To analyze disaster data from Figure Eight to build a model for an API that classifies disaster messages.

A Udacity Data Scientist Nanodegree Project

Installation
Project Motivation
Execution
File Descriptions
Results
Licensing, Authors, and Acknowledgements

Installation

Python 3.5+ (I used Python 3.6)
Machine Learning Libraries: NumPy, SciPy, Pandas, Sciki-Learn
Natural Language Process Libraries: NLTK
SQLlite Database Libraqries: SQLalchemy
Web App and Data Visualization: Flask, Plotly

Execution

Run the following commands in the project's root directory to set up your database and model.
- To run ETL pipeline that cleans data and stores in database python data/process_data.py data/disaster_messages.csv data/disaster_categories.csv data/DisasterResponse.db
- To run ML pipeline that trains classifier and saves python models/train_classifier.py data/DisasterResponse.db models/classifier.pkl
Run the following command in the app's directory to run your web app. python run.py
Go to http://0.0.0.0:3001/

Project Motivation

There are three components for this project.

ETL Pipeline

In a Python script, process_data.py, write a data cleaning pipeline that:
Loads the messages and categories datasets
Merges the two datasets
Cleans the data
Stores it in a SQLite database

ML Pipeline

In a Python script, train_classifier.py, write a machine learning pipeline that:
Loads data from the SQLite database
Splits the dataset into training and test sets
Builds a text processing and machine learning pipeline
Trains and tunes a model using GridSearchCV
Outputs results on the test set
Exports the final model as a pickle file

Flask Web App

Adding data visualizations using Plotly in the web app.

File Descriptions

ETL Pipeline Preparation.ipynb : This notebook will help you to go through initial thought process behind ETL part of this project and how different procedure were tried and tested.
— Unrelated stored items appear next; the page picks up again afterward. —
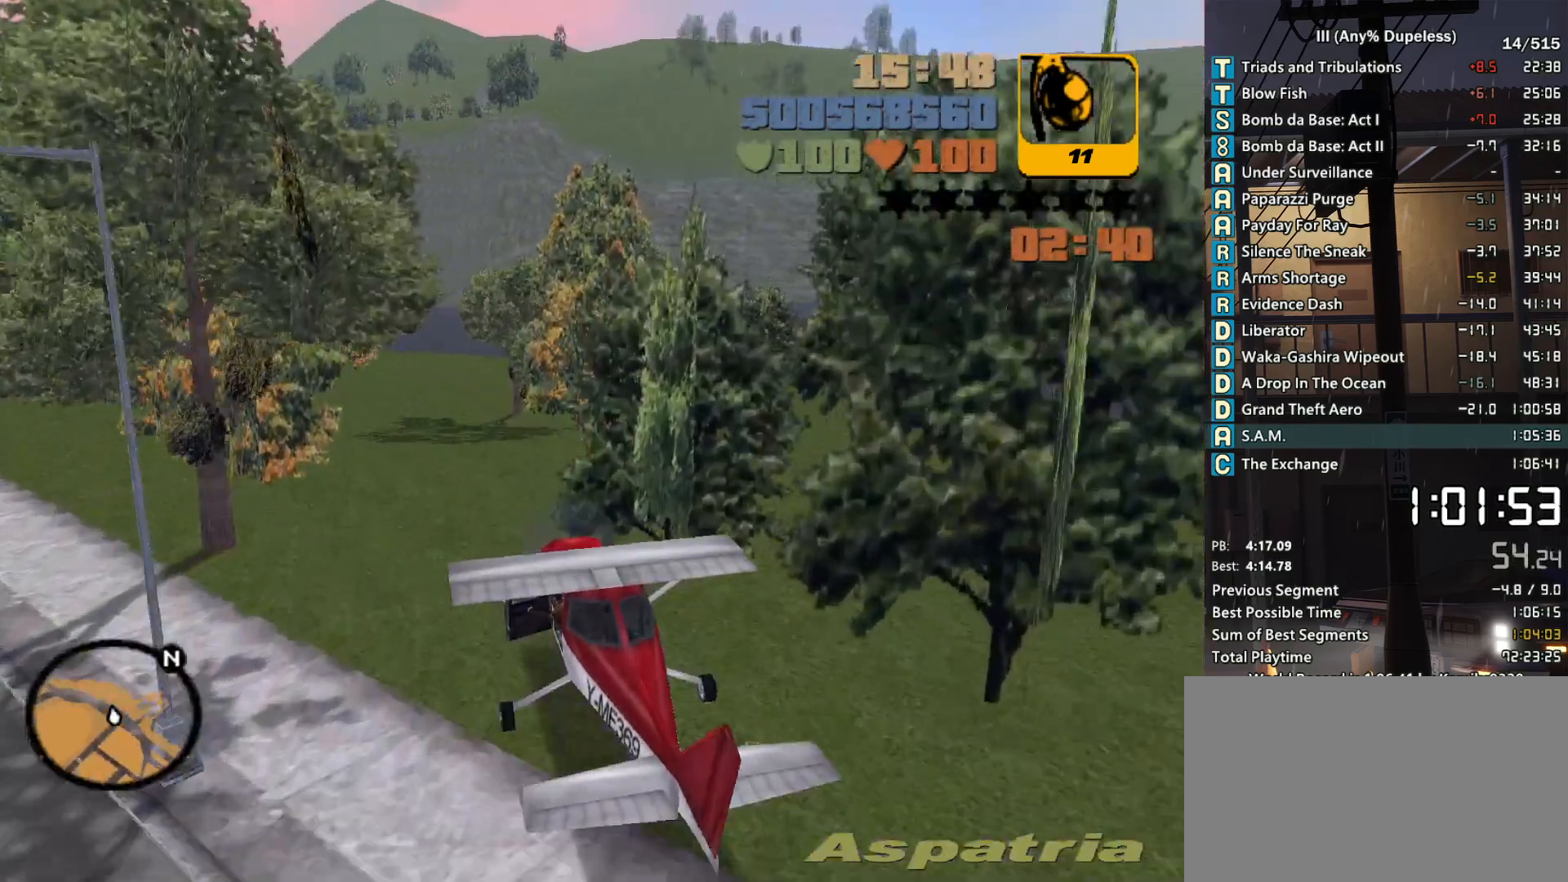
{"keys": ["a"], "mouse": [], "events": [[16, "a", "down"], [66, "a", "up"], [300, "d", "down"], [350, "d", "up"], [350, "down", "down"], [400, "down", "up"], [500, "a", "down"]]}
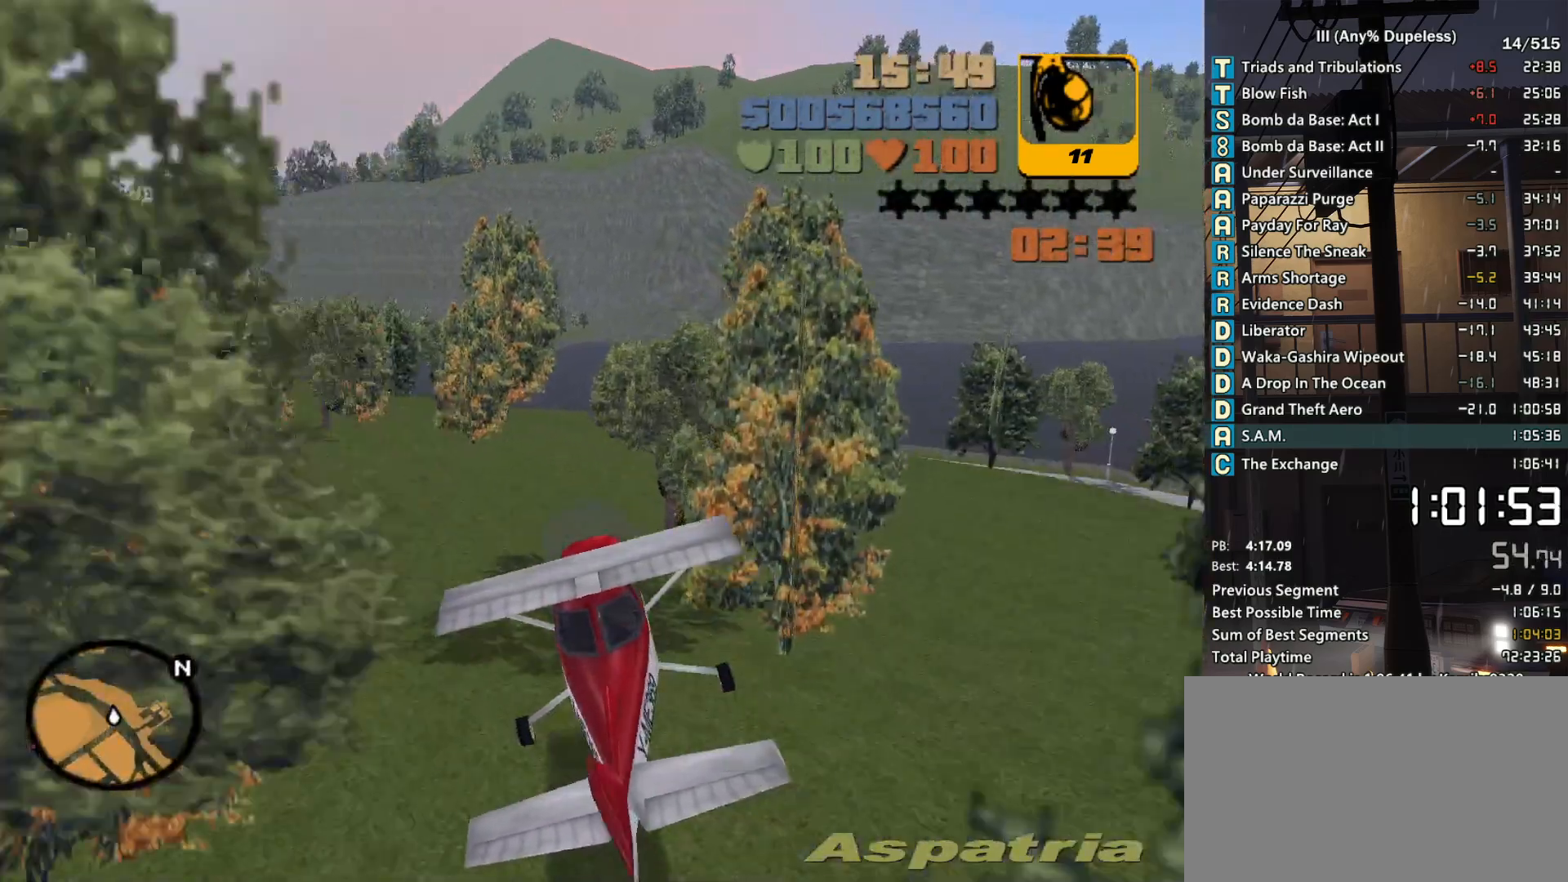
{"keys": ["a"], "mouse": [], "events": [[83, "a", "up"], [233, "a", "down"], [266, "down", "down"], [316, "a", "up"], [316, "down", "up"], [466, "a", "down"]]}
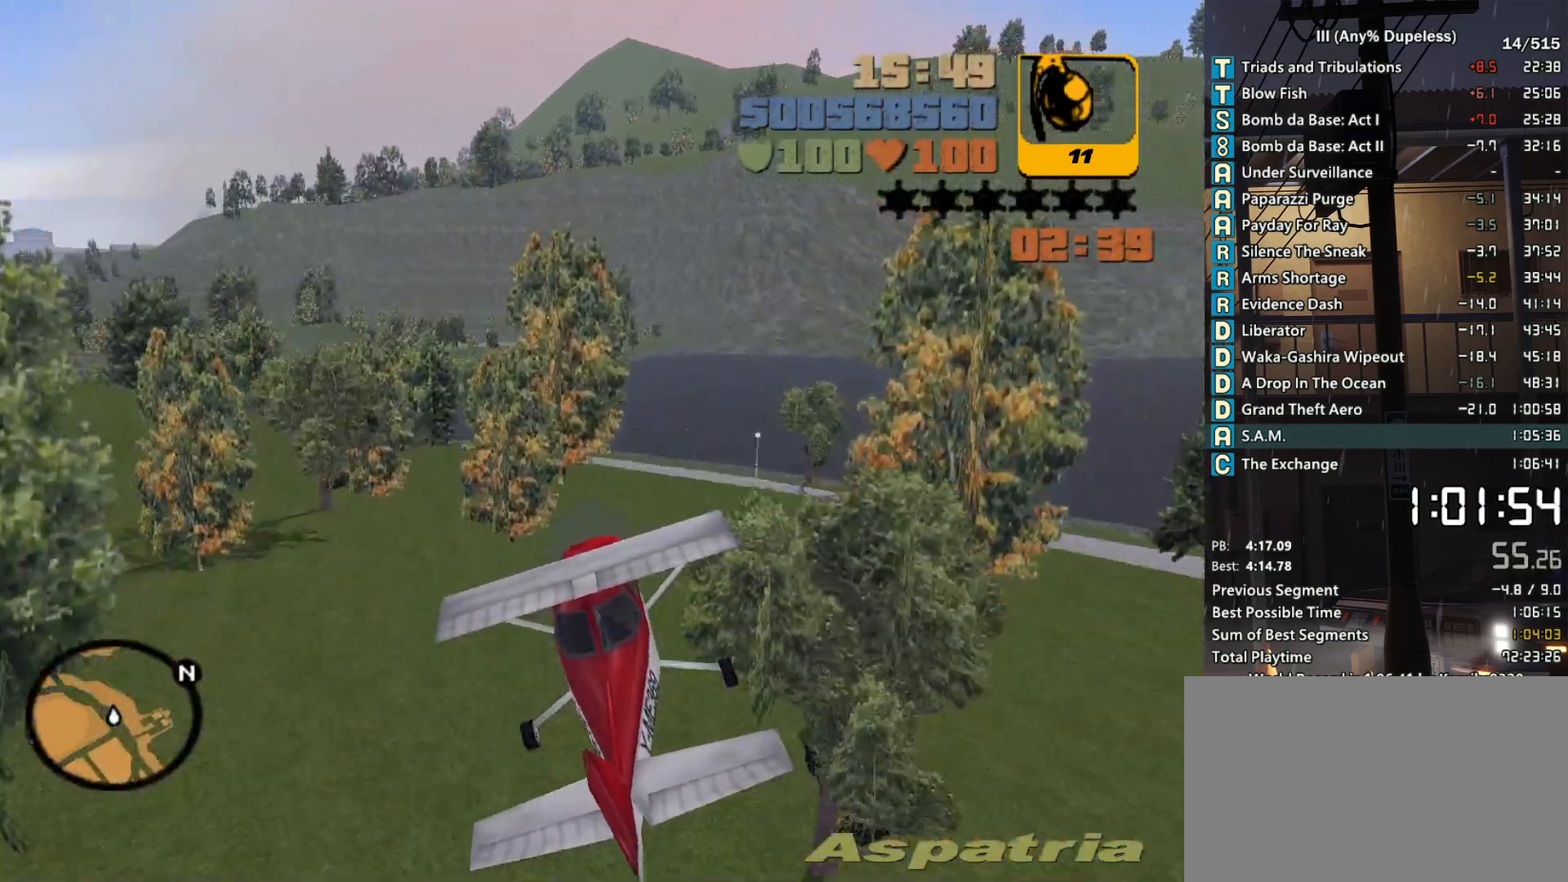
{"keys": ["a"], "mouse": [], "events": [[50, "a", "up"], [200, "a", "down"], [200, "down", "down"], [233, "down", "up"], [283, "a", "up"], [483, "a", "down"]]}
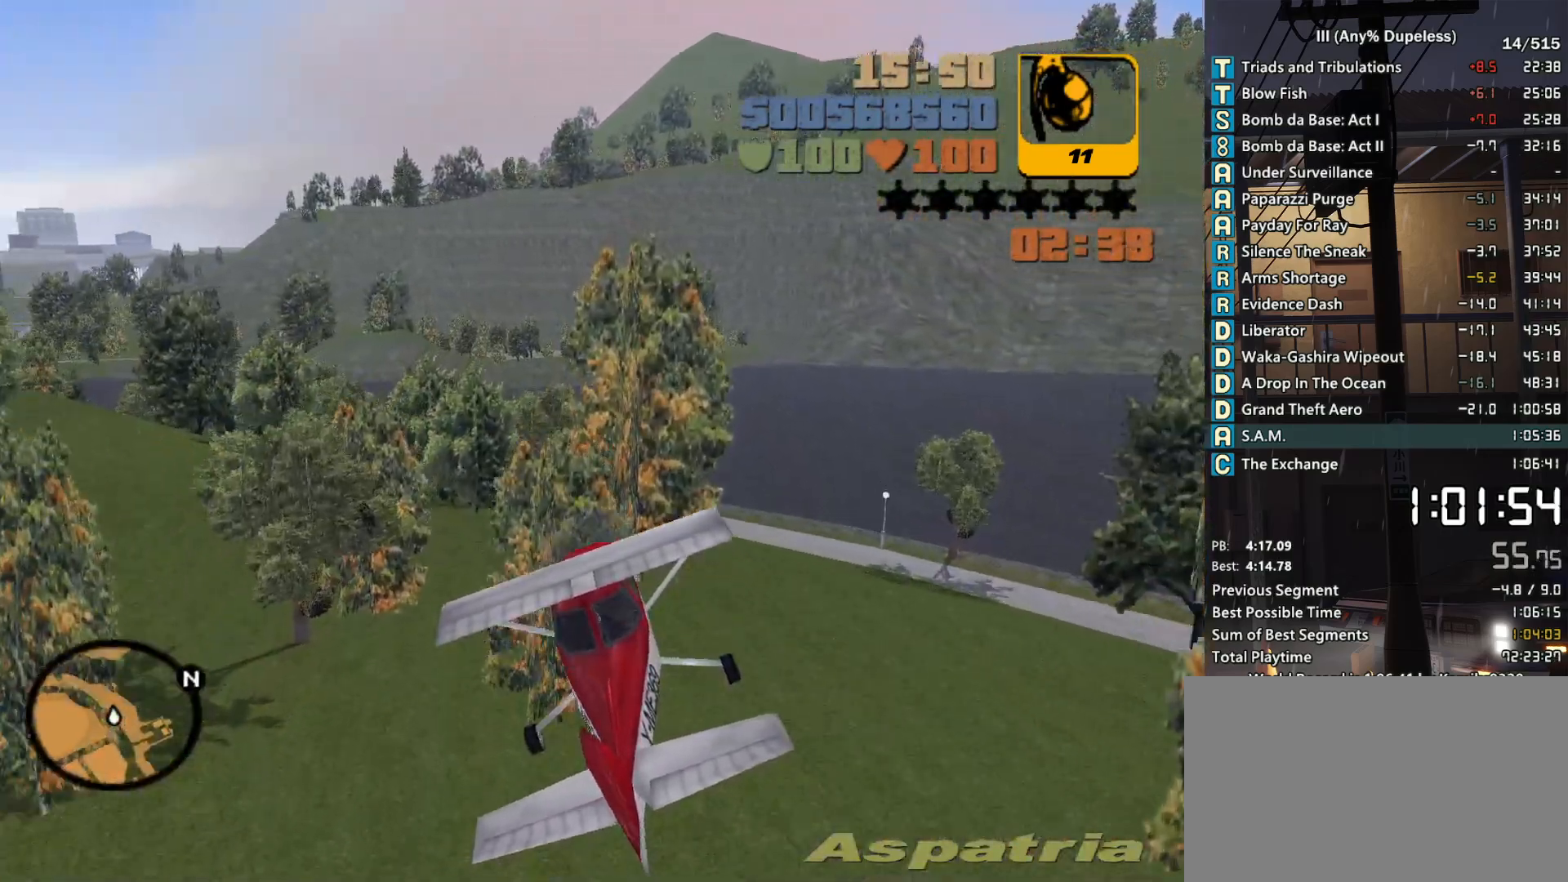
{"keys": ["a"], "mouse": [], "events": [[16, "down", "down"], [66, "a", "up"], [66, "down", "up"], [450, "down", "down"], [500, "a", "down"], [500, "down", "up"]]}
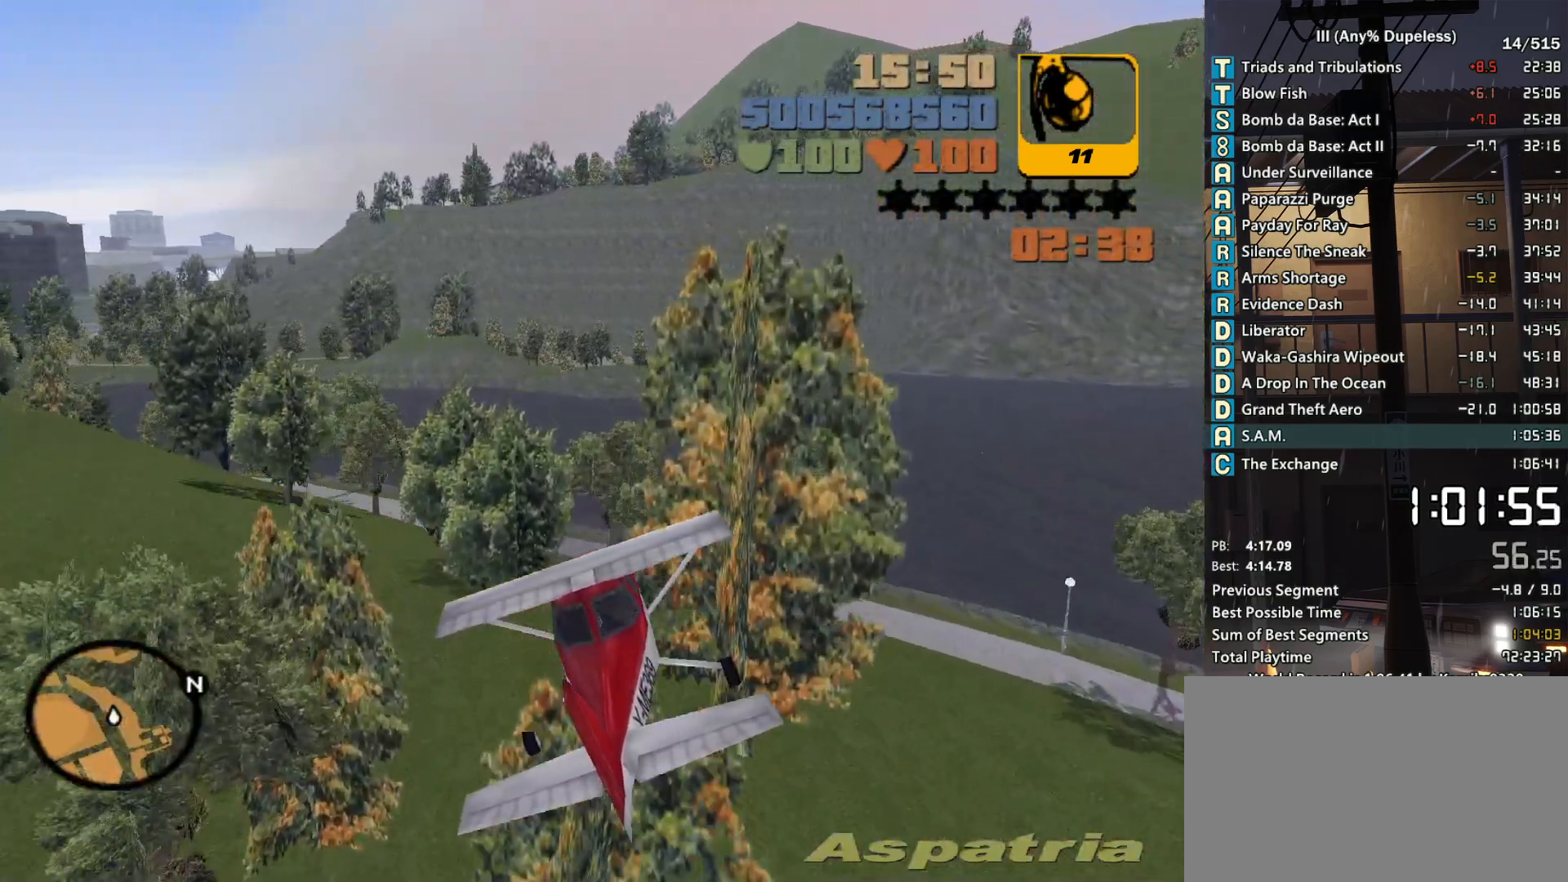
{"keys": [], "mouse": [], "events": [[33, "a", "up"], [233, "a", "down"], [316, "a", "up"]]}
The final outcome of this notebook is used to create process_data.py file.
ML Pipeline Preparation.ipynb : This jupyter notebook will help to understand, why and how a particular machine learning algorithm were choosen. This jupyter notebook represent initial thought process for creating a model pipeline. The final outcome of this notebook is used to create train_classifier.py file.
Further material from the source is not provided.